At DeepSolver and PLO Genius, our goal isn't to add complexity for the sake of complexity, but to help players learn faster and make better decisions. Sometimes the best product solution isn't to add another feature, but to remove unnecessary ones.
11. What is missing from your software?
A lot—and that's a good thing. A quality product is never completely finished.
The biggest area for improvement is learning navigation. In DeepSolver and PLO Genius, we already offer powerful calculations, simulators, reports, and visualizations, but the next step is to help users answer more practical questions. What should I learn today? Which leak is costing me the most? What next step will be most effective for my game?
There's still room for usability improvements, new formats, and expanded collaboration and personalization features. PLO Genius already supports mobile devices through responsive web design, but mobile learning can become faster, cleaner, and more intuitive over time.

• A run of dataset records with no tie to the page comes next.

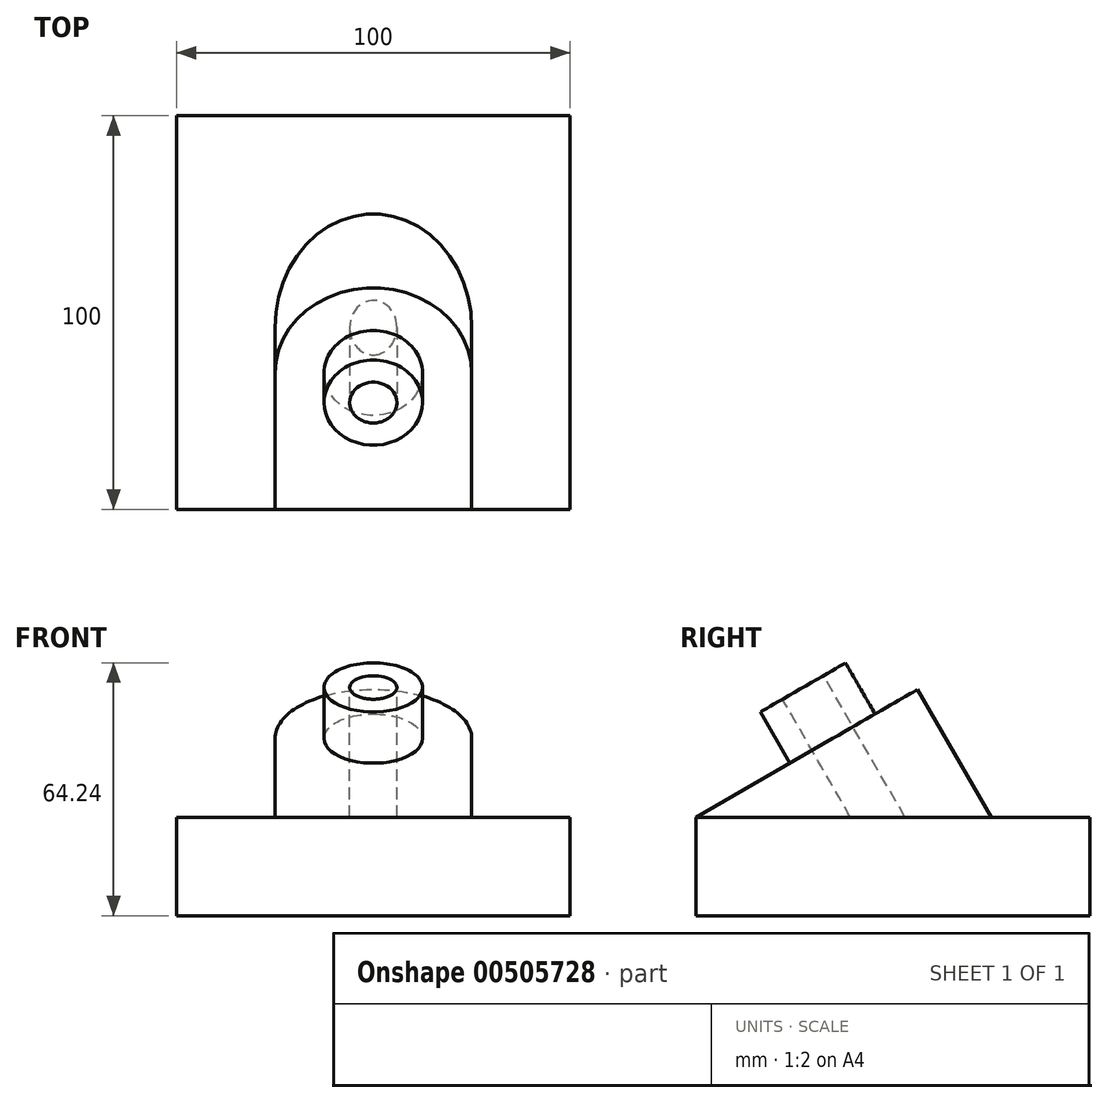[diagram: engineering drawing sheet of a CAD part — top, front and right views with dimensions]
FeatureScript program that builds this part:
annotation { "Feature Type Name" : "Feature", "Feature Type Description" : "" }
export const myFeature = defineFeature(function(context is Context, id is Id, definition is map)
    precondition{}
    {
        {
            var Q0;
            Q0=qCreatedBy(makeId("Top.planeOp"),FACE);
            var sketch = newSketch(context, id + "F0", { "sketchPlane" : qUnion([Q0])});
            skLineSegment(sketch, "E0.bottom", {"start": v(-50, 0) * mm, "end": v(50, 0) * mm});
            skLineSegment(sketch, "E0.top", {"start": v(-50, 100) * mm, "end": v(50, 100) * mm});
            skLineSegment(sketch, "E0.left", {"start": v(-50, 0) * mm, "end": v(-50, 100) * mm});
            skLineSegment(sketch, "E0.right", {"start": v(50, 0) * mm, "end": v(50, 100) * mm});
            skPoint(sketch, "E1", {"position": v(0, 0) * mm});
            skSolve(sketch);
        }
        {
            var Q0;
            Q0 = qSketchRegion(id + "F0", true);
            extrude(context, id + "F1", {"entities" : qUnion([Q0]), "depth" : 25 * mm});
        }
        {
            var Q0;
            Q0=makeQuery(id+"F1.opExtrude","CAP_FACE",FACE,{"disambiguationData":[OSD([sQuery(id+"F0.wireOp",EDGE,"E0.bottom"),sQuery(id+"F0.wireOp",EDGE,"E0.top"),sQuery(id+"F0.wireOp",EDGE,"E0.left"),sQuery(id+"F0.wireOp",EDGE,"E0.right")])],"isStart":false});
            var Q1;
            Q1=makeQuery(id+"F1.opExtrude","CAP_EDGE",EDGE,{"disambiguationData":[OSD([sQuery(id+"F0.wireOp",EDGE,"E0.bottom")])],"isStart":false});
            cPlane(context, id + "F2", {"entities" : qUnion([Q0, Q1]), "cplaneType" : CPlaneType.LINE_ANGLE, "offset" : 25 * mm, "angle" : 30 * degree, "width" : 150 * mm, "height" : 150 * mm});
        }
        {
            var Q0;
            Q0=qCreatedBy(id+"F2.planeOp",FACE);
            var sketch = newSketch(context, id + "F3", { "sketchPlane" : qUnion([Q0])});
            skLineSegment(sketch, "E2.bottom", {"start": v(-25, -52.5) * mm, "end": v(25, -52.5) * mm});
            skLineSegment(sketch, "E2.top", {"start": v(-25, -12.5) * mm, "end": v(25, -12.5) * mm});
            skLineSegment(sketch, "E2.left", {"start": v(-25, -52.5) * mm, "end": v(-25, -12.5) * mm});
            skLineSegment(sketch, "E2.right", {"start": v(25, -52.5) * mm, "end": v(25, -12.5) * mm});
            skPoint(sketch, "E3", {"position": v(0, -12.5) * mm});
            skArc(sketch, "E4", {"start": v(-25, -52.5) * mm, "mid": v(0, -77.5) * mm, "end": v(25, -52.5) * mm});
            skSolve(sketch);
        }
        {
            var Q0;
            Q0 = qSketchRegion(id + "F3", true);
            extrude(context, id + "F4", {"entities" : qUnion([Q0]), "operationType" : NewBodyOperationType.ADD, "endBound" : BoundingType.UP_TO_NEXT, "depth" : 25 * mm});
        }
        {
            var Q0;
            Q0=makeQuery(id+"F3.imprint","IMPRINT",FACE,{"disambiguationData":[TD([[makeQuery(id+"F3.imprint","IMPRINT",EDGE,{"derivedFrom":sQuery(id+"F3.wireOp",EDGE,"E2.bottom")}),-1.0]])]});
            var sketch = newSketch(context, id + "F5", { "sketchPlane" : qUnion([Q0])});
            skCircle(sketch, "E5", {"center": v(0, -52.5) * mm, "radius": 12.5 * mm});
            skSolve(sketch);
        }
        {
            var Q0;
            Q0 = qSketchRegion(id + "F5", true);
            extrude(context, id + "F6", {"entities" : qUnion([Q0]), "operationType" : NewBodyOperationType.ADD, "oppositeDirection" : true, "depth" : 15 * mm});
        }
        {
            var Q0;
            Q0=makeQuery(id+"F6.opExtrude","CAP_FACE",FACE,{"disambiguationData":[OSD([sQuery(id+"F5.wireOp",EDGE,"E5")])],"isStart":false});
            var sketch = newSketch(context, id + "F7", { "sketchPlane" : qUnion([Q0])});
            skCircle(sketch, "E6", {"center": v(0, 52.5) * mm, "radius": 6 * mm});
            skSolve(sketch);
        }
        {
            var Q0;
            Q0 = qSketchRegion(id + "F7", true);
            var Q1;
            Q1=makeQuery(id+"F1.opExtrude","CAP_FACE",FACE,{"disambiguationData":[OSD([sQuery(id+"F0.wireOp",EDGE,"E0.bottom"),sQuery(id+"F0.wireOp",EDGE,"E0.top"),sQuery(id+"F0.wireOp",EDGE,"E0.left"),sQuery(id+"F0.wireOp",EDGE,"E0.right")])],"isStart":false});
            extrude(context, id + "F8", {"entities" : qUnion([Q0]), "operationType" : NewBodyOperationType.REMOVE, "endBound" : BoundingType.UP_TO_SURFACE, "oppositeDirection" : true, "endBoundEntityFace" : qUnion([Q1]), "depth" : 25 * mm});
        }
    });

So yes, there's still a lot missing, and that's encouraging. If we ever felt like we had nothing left to improve, it would probably mean we'd stopped listening to our users.
12. Can you name one feature available in DeepSolver or PLO Genius that competing products don't have?
For me, the main advantage of PLO Genius isn't just the hand import feature, but how it's integrated into the overall learning process.
Players can upload hand histories as .txt and .xml files, or simply as text. These are then compared to a suitable pool of simulations, allowing players to analyze EV loss, decision quality, hand categories, and leaks by position in one place.
This makes the product more than just a solution library—it becomes a practical system for turning real hands into targeted learning.
13. How much time is left in poker?
Poker has a lot more time in store than the pessimists think.
The death of poker has been predicted many times – after the advent of tracking software, HUDs, solvers, funds, and AI. But poker survives because it's not just a mathematical problem. It's also about competition, psychology, bankroll pressure, ego, table selection, live reads, and much more.
Some aspects of poker will become more complex. But poker as a game will remain attractive as long as operators protect recreational players, combat cheating, create fun new formats, and maintain a healthy ecosystem.
Poker won't die because people are learning. It will only die if the game stops inspiring confidence or bringing enjoyment.
Read Read14. Are solvers killing poker?
No. It's not solvers that are killing poker, it's cheating.
A solver is a learning tool, like a chess engine. Problems arise when someone tries to turn a learning tool into real-time hints during a game. That's why fair play has always been our priority.
As far as we know, DeepSolver was the first solver company to publicly introduce the Fair Play Check feature, allowing players and poker rooms to check whether a particular board had been recently solved.
Solvers raise the standard of learning, force clearer thinking, and add depth to the game. The industry's job is to guard the line between legitimate learning and cheating.